* [DATASET EXCERPT]

=== Begin Enclosure ===

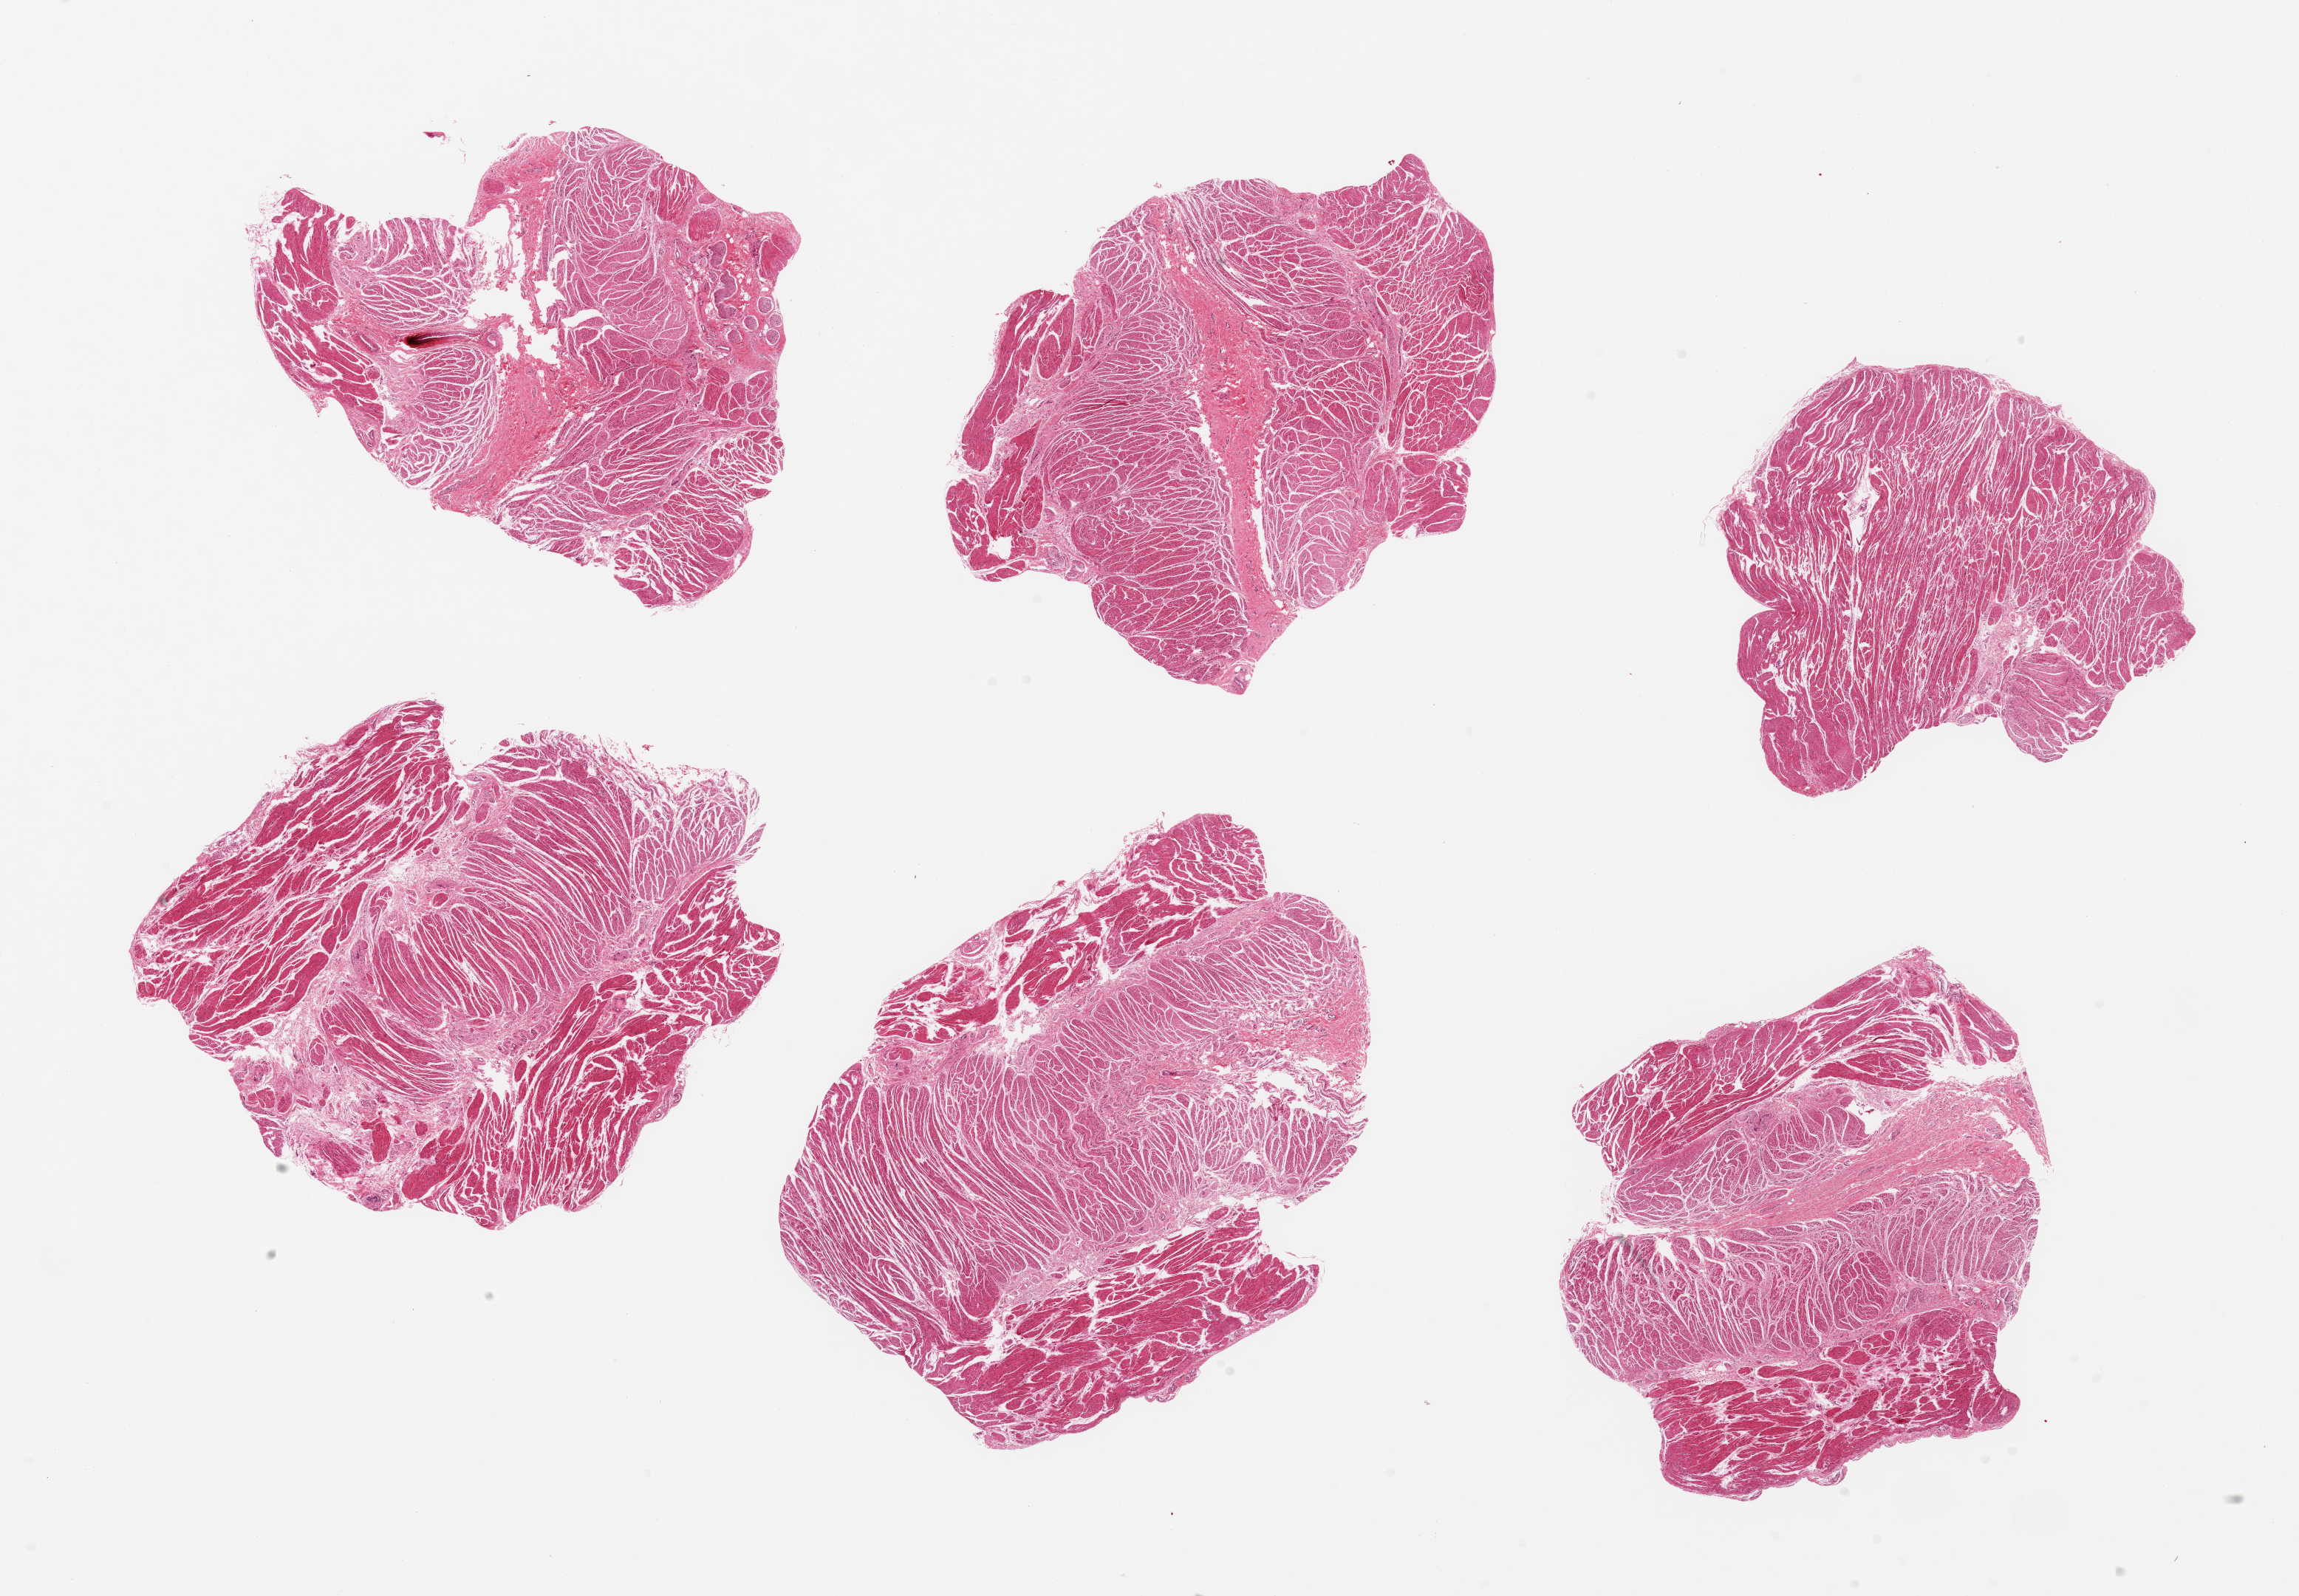
Digitized H&E-stained section — shown as a low-resolution overview of the whole scanned area (about 24.6 x 17.1 mm); PAXgene-fixed, paraffin-embedded tissue; target tissue: gastroesophageal junction; tissue donor sample. Donor: female.
- reviewer comment on this tissue sample: 6 pieces, confirmed target muscularis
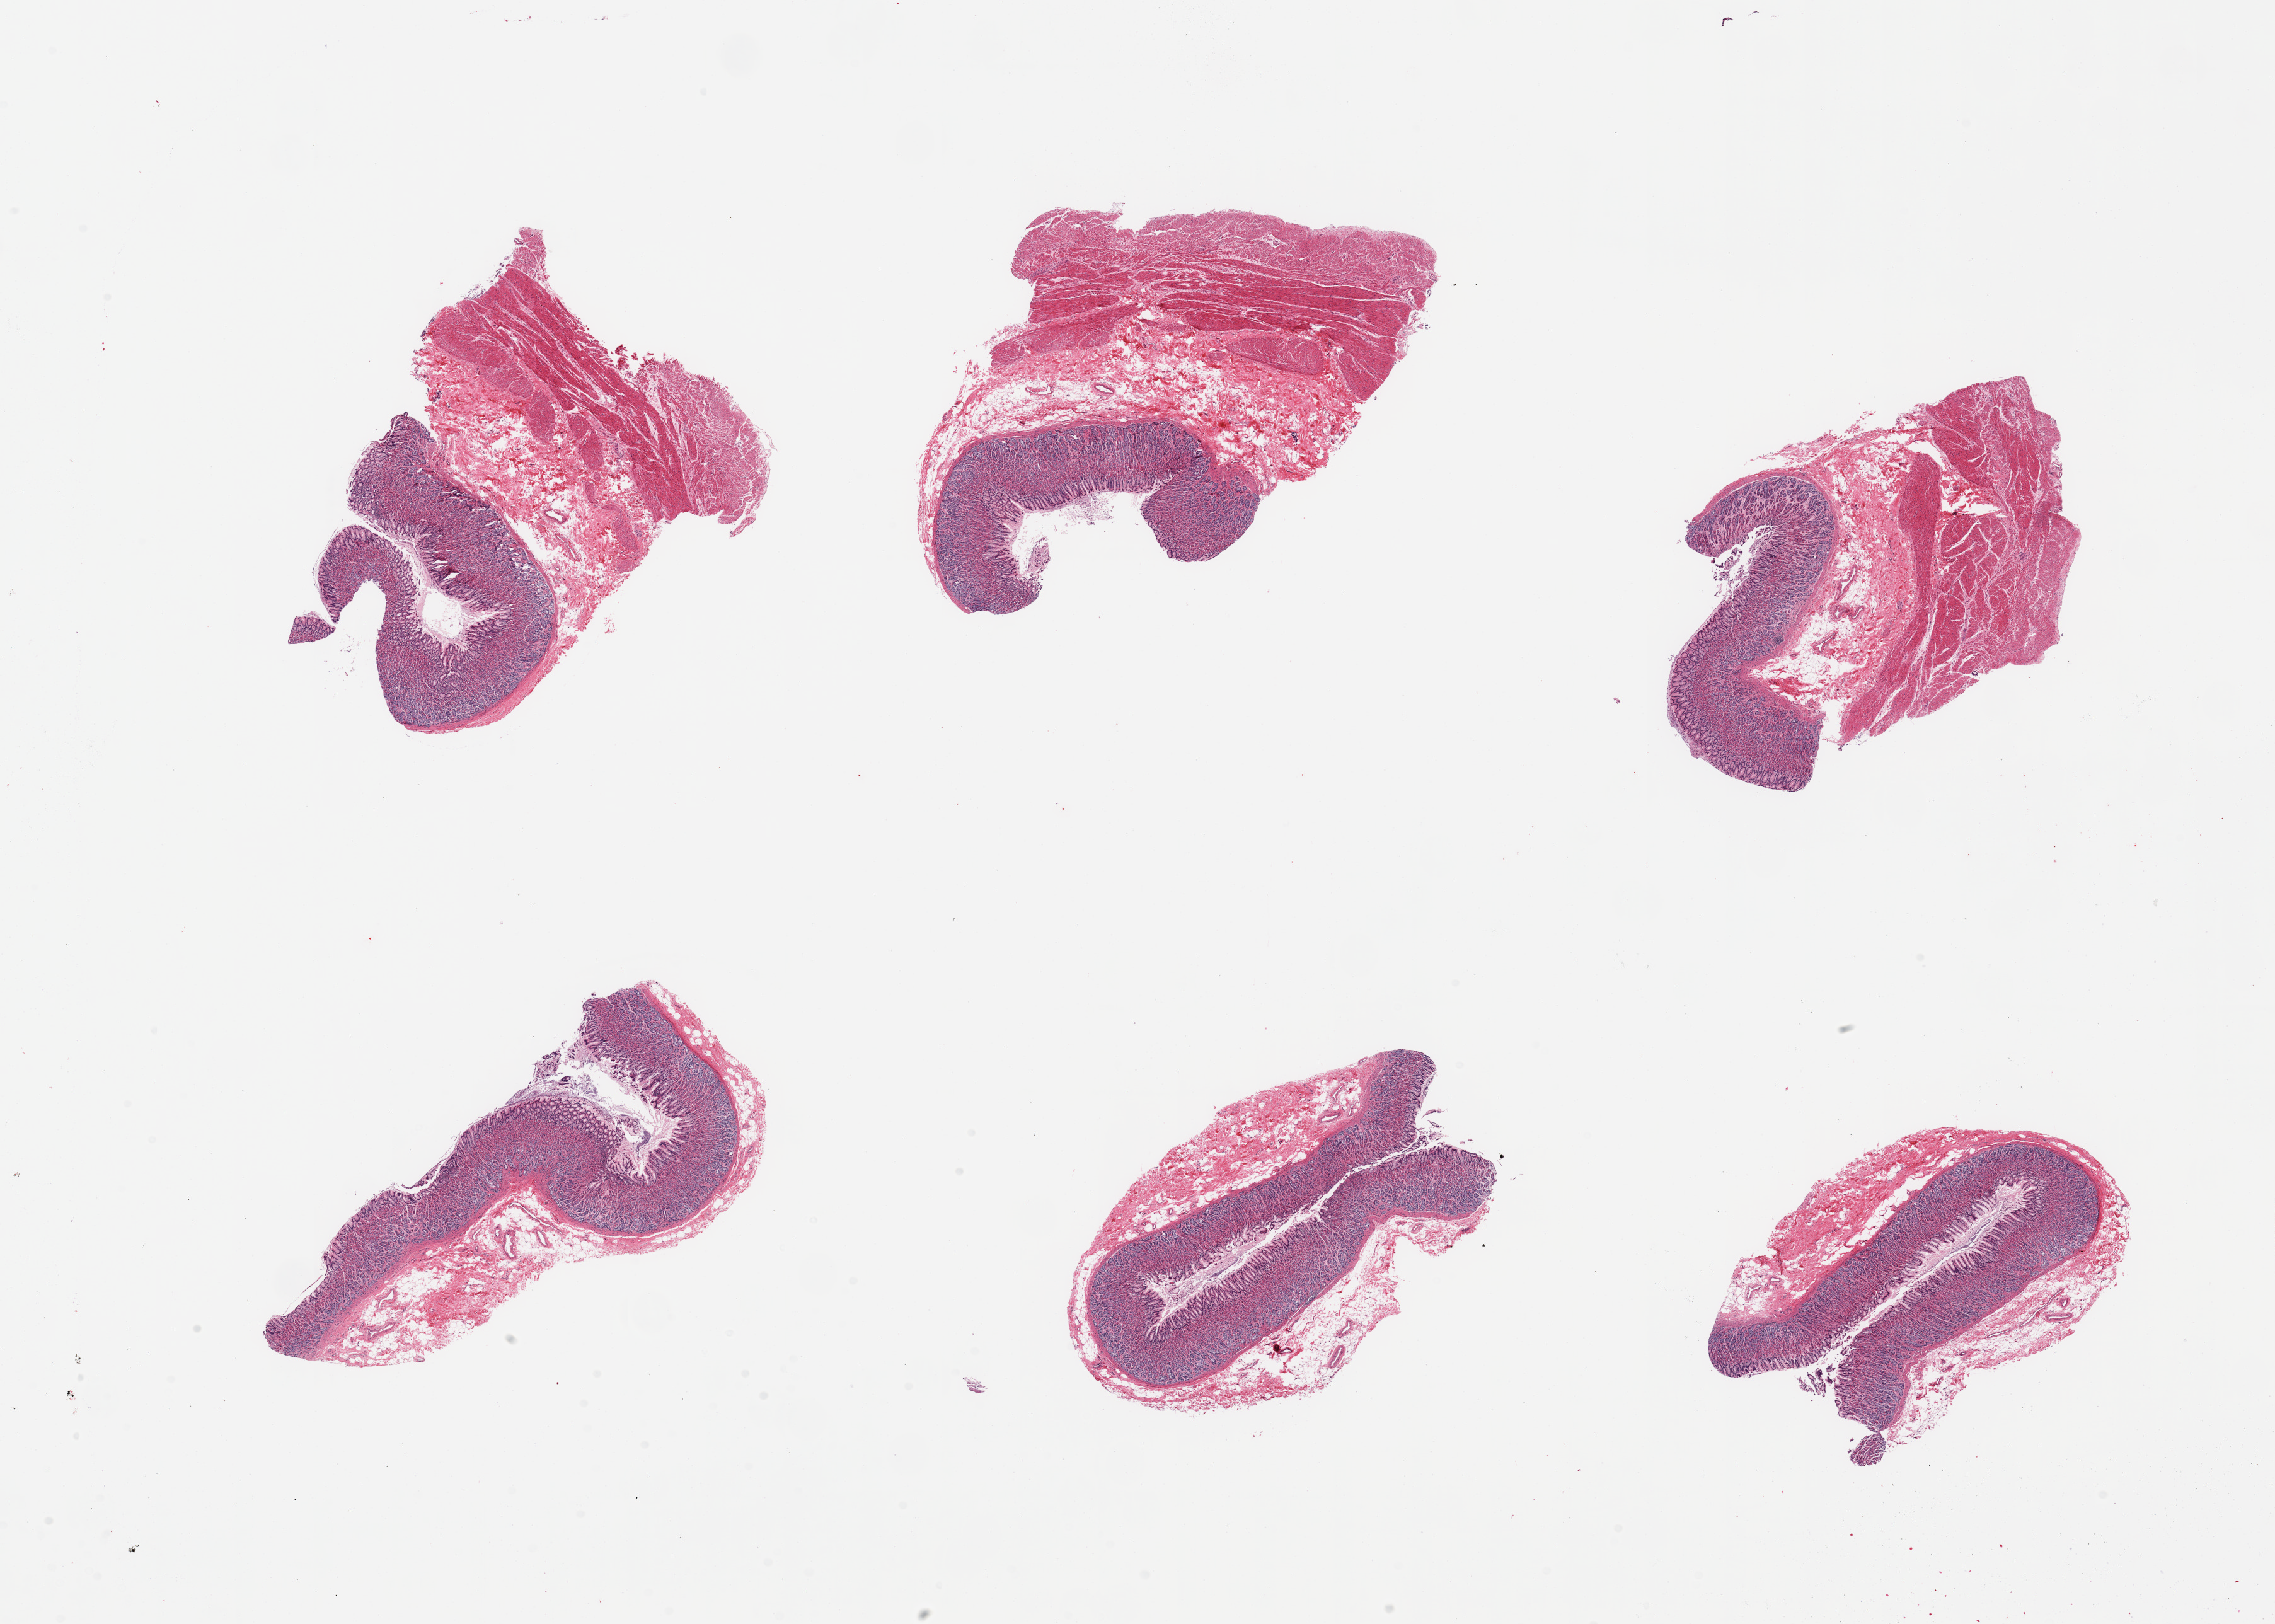
Whole-slide image, H&E stain, brightfield, shown as a low-resolution overview of the whole scanned area (about 28.5 x 20.4 mm, from a 20x scan); PAXgene-fixed, paraffin-embedded tissue; section of stomach (target tissue); donor tissue sample.
Pathologist's review note for this sample: 6 pieces; 3 include mucosa and muscularis, 3 are mucosa only.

=== End Enclosure ===

* [BRIEF]
Print the listing exactly, minus its pictures.

* [WRITTEN ANSWER]
Digitized H&E-stained section — shown as a low-resolution overview of the whole scanned area (about 24.6 x 17.1 mm); PAXgene-fixed, paraffin-embedded tissue; target tissue: gastroesophageal junction; tissue donor sample. Donor: female.
- reviewer comment on this tissue sample: 6 pieces, confirmed target muscularis
Whole-slide image, H&E stain, brightfield, shown as a low-resolution overview of the whole scanned area (about 28.5 x 20.4 mm, from a 20x scan); PAXgene-fixed, paraffin-embedded tissue; section of stomach (target tissue); donor tissue sample.
Pathologist's review note for this sample: 6 pieces; 3 include mucosa and muscularis, 3 are mucosa only.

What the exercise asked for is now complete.